Autonomous under-canopy navigation is challenging due to the tight spacing between the crop rows (~0.75 m), degradation in RTK-GPS accuracy due to multipath error, and noise in LiDAR measurements from the excessive clutter.
Earlier work called CropFollow addressed these challenges by proposing a learning-based visual navigation system with end-to-end perception.
However, this approach has the following limitations: Lack of interpretable representation, and Sensitivity to outlier predictions during occlusion due to lack of a confidence measure.
Our system, CropFollow++, introduces modular perception architecture with a learned semantic keypoint representation.
This learned representation is more modular, and more interpretable than CropFollow, and provides a confidence measure to detect occlusions.
CropFollow++ significantly outperformed CropFollow in terms of the number of collisions (13 vs. 33) in field tests spanning ~1.9km each in challenging late-season fields with significant occlusions.

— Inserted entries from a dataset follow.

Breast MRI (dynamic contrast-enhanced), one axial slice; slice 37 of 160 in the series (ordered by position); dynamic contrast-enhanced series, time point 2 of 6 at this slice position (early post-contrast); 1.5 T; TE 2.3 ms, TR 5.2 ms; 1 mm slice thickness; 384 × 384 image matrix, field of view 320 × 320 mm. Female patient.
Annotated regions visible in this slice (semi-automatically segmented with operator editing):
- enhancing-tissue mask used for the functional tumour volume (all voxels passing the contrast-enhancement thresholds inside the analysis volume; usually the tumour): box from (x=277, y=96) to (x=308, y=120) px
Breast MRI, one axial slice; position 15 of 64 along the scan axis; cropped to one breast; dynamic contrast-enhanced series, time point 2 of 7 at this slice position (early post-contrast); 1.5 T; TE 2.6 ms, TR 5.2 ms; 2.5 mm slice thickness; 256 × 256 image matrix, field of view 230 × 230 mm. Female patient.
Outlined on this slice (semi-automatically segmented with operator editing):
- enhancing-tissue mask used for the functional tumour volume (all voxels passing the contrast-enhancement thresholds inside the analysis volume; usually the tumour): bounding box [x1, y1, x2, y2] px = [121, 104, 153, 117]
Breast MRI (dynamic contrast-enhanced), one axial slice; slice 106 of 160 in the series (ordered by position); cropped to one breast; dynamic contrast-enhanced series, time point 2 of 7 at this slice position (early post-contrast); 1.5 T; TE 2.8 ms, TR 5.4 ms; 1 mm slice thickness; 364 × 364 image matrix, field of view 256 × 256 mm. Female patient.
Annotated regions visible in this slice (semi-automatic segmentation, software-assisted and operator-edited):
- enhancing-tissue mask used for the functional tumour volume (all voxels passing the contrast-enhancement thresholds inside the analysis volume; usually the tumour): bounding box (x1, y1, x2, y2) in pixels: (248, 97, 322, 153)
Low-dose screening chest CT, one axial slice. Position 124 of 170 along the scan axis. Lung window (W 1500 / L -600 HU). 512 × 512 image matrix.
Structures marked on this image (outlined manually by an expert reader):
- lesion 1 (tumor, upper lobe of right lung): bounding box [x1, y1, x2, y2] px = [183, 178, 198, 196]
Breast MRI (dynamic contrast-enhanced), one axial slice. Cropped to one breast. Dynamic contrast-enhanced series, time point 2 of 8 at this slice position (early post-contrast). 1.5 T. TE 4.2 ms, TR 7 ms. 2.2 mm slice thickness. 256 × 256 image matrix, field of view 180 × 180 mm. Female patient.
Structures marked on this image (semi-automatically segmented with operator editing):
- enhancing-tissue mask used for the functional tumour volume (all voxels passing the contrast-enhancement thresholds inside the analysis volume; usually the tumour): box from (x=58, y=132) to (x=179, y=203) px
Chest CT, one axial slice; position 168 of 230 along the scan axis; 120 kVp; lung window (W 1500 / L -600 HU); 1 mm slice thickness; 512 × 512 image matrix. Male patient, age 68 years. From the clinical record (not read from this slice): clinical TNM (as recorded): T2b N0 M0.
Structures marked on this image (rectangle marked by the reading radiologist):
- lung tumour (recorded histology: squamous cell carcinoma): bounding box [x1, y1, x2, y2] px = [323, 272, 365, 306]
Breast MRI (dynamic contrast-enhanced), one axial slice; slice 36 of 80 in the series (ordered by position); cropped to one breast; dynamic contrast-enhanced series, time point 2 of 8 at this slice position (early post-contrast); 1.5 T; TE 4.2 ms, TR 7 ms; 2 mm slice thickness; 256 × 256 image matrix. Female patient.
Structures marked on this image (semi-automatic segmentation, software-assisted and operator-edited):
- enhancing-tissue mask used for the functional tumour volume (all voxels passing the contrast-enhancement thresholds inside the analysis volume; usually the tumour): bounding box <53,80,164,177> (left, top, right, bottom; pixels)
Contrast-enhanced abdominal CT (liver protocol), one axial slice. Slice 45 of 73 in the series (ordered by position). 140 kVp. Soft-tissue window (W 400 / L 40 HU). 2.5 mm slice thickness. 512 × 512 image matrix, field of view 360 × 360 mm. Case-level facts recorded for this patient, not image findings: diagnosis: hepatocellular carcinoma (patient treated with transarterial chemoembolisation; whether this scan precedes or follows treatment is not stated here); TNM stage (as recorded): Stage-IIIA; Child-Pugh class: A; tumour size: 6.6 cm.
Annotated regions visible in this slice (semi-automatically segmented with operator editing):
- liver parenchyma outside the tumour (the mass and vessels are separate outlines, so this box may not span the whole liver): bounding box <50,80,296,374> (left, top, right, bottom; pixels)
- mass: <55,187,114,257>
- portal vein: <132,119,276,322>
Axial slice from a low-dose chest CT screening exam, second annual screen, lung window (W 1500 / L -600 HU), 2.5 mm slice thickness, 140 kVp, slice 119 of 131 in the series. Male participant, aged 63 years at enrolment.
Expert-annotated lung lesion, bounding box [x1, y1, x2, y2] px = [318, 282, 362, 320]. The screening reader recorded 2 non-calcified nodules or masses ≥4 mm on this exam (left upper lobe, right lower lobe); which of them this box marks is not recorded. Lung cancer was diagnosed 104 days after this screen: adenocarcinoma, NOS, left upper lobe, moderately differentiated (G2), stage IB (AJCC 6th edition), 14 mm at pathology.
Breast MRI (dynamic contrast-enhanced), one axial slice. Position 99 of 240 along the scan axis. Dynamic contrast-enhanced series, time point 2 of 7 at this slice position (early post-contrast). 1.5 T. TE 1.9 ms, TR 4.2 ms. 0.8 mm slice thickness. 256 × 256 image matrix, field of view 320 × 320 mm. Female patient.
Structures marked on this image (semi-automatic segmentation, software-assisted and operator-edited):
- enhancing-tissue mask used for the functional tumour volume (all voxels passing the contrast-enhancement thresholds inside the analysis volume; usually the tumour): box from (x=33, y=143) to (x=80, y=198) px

We also deployed CropFollow++ in multiple under-canopy cover crop planting robots on a large scale (25 km in total) in various field conditions and we discuss the key lessons learned from this.
The camera RGB image is used as input to our neural network model that predicts keypoints to locate the crop rows. The keypoints are used to create a trajectory that is used as the reference for an MPC to navigate the robot.